Martin Luther King day and revisiting the "White People Problem"


So a couple of days ago I took to task the idea from Margaret Wright that white people need to change. I posited that white people have and did change given the fact that white people exhibit very little racism these days as compared to 50-100 years ago. My point was that blacks had very little political power. Then I got this tweet:
Which was not my point in the slightest. So now I have to explain the difference between social and cultural influence and political power. Those of you with common sense understand these differences. But I gotta explain it to those who hear racial dog whistles constantly.

So let's take the Civil Rights act of 1964. In Congress there were 4 black members of the House and none in the Senate. They were Adam Clayton Powell Jr, Charlie Diggs, Robert N.C. Nix, Sr., and Augustus Hawkins. None in the Senate. There are 535 members of Congress, even then. 4 is not enough to pass the bill, for those of you who can do math.

Now, Martin Luther King did exert a tremendous amount of social pressure and influence. It is this changing of hearts and minds that he and others like him created the allowed for the passage of the civil rights act.
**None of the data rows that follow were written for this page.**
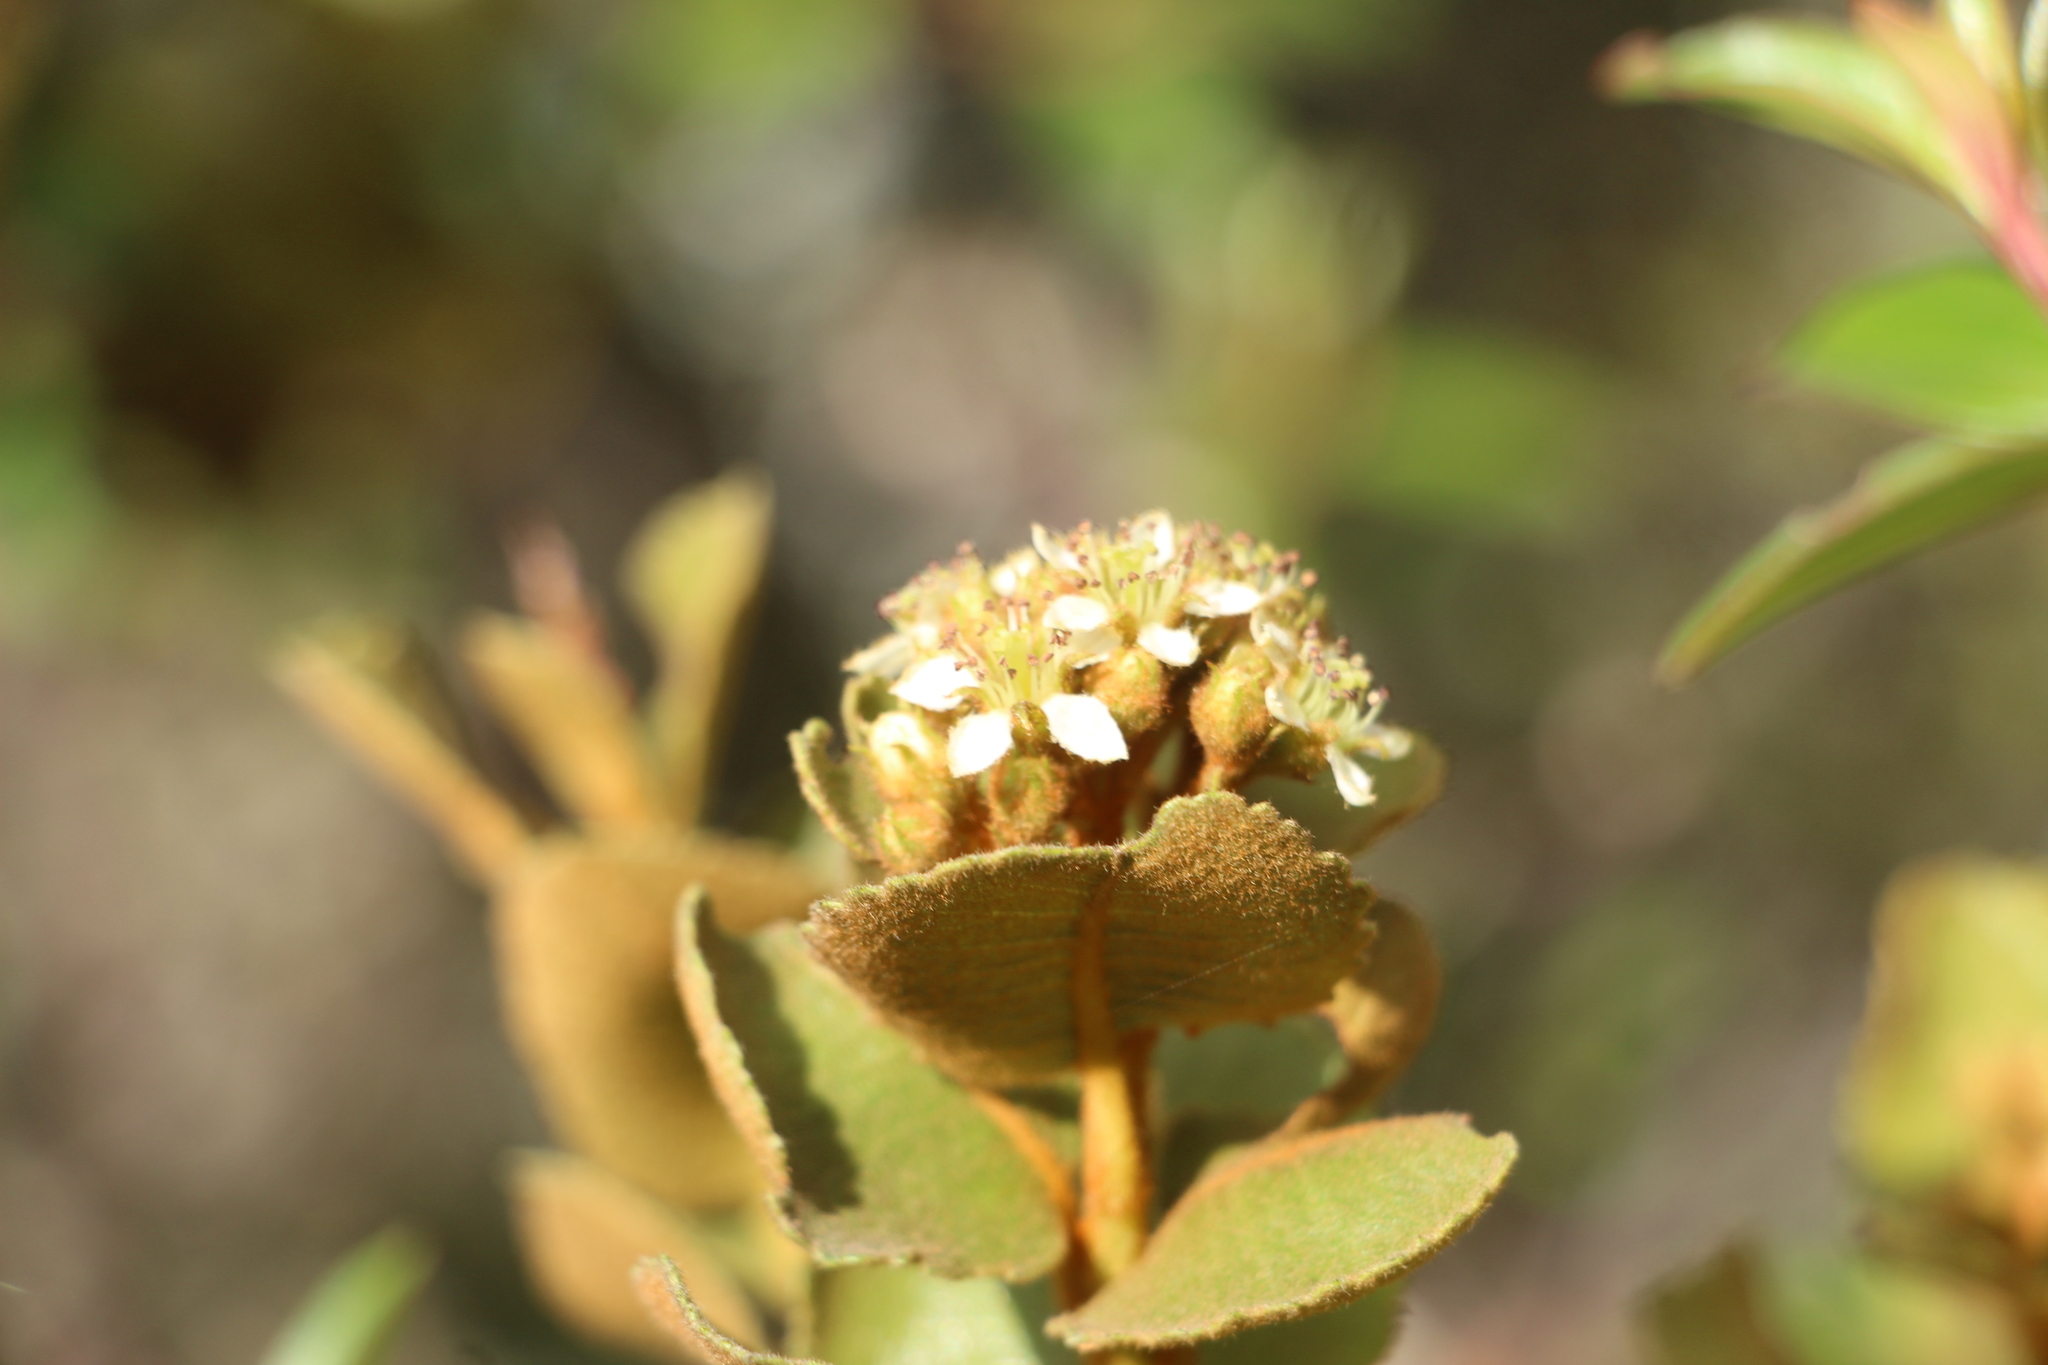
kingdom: Plantae
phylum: Tracheophyta
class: Magnoliopsida
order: Rosales
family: Rosaceae
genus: Hesperomeles
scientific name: Hesperomeles goudotiana
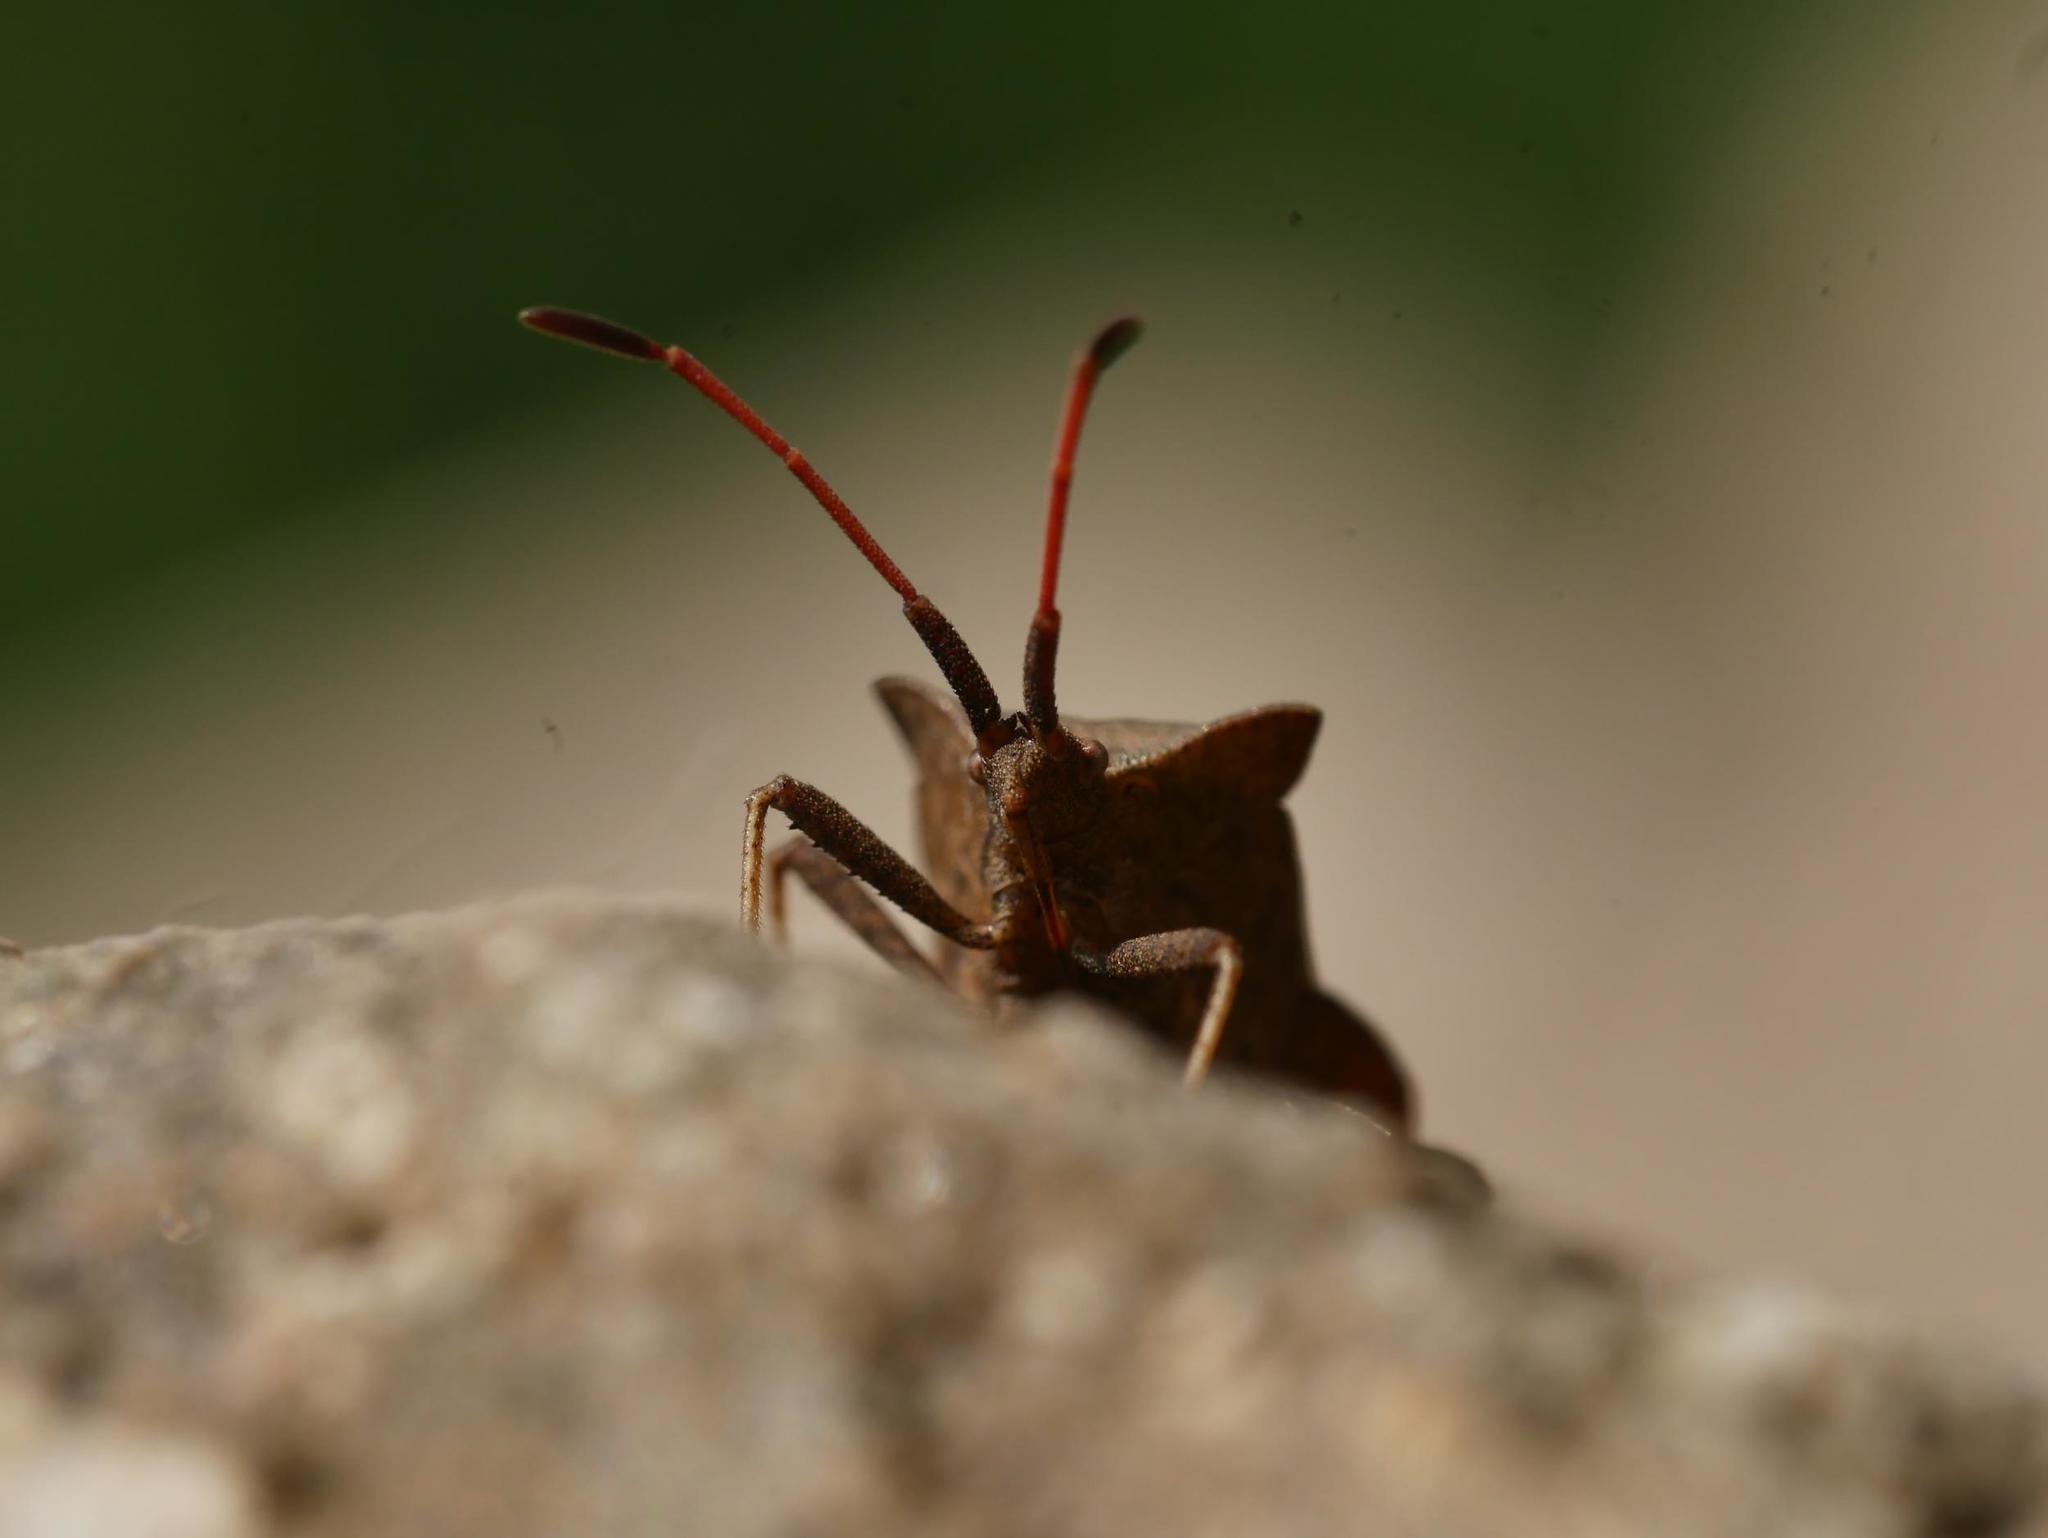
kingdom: Animalia
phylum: Arthropoda
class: Insecta
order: Hemiptera
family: Coreidae
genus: Coreus
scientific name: Coreus marginatus
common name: Dock bug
But make no mistake, blacks as part of the population were a minority who were being suppressed by whites, especially in the south. King's accomplishments cannot be overstated.

The left likes to act as if whites, especially conservative whites, are pretty much the same as they were in 1950 and that's not only false, it is complete insulting to the radical sea change that MLK created. It is pissing on the man's legacy and I am sorry I have to explain this to people. White people have changed and the racism today is not even a tiny percentage of a fraction that was prevalent back in the day.

If George Zimmerman/Trayvon Martin is the symbol of some sort of racial struggle today, if people want to compare that to the lynchings and segregation of yesteryear, they are not only misguided, they are dismissing all the accomplishments of a great man.

My daughter and son are of mixed race. I adopted them. When I'm out in public with my children, I don't get so much as a raised eyebrow or even a first glance. No one cares. Thirty years ago, people would have thought it was something special. Sixty years ago it would have gotten me ostracized and hundred years ago, it might have gotten me killed. Let's remember what he created and let not minimize all those who bought into the movement, white and black, that lets me adopt my children without any thought anymore to race.

Except by leftists who can't get past skin color no matter how hard they try.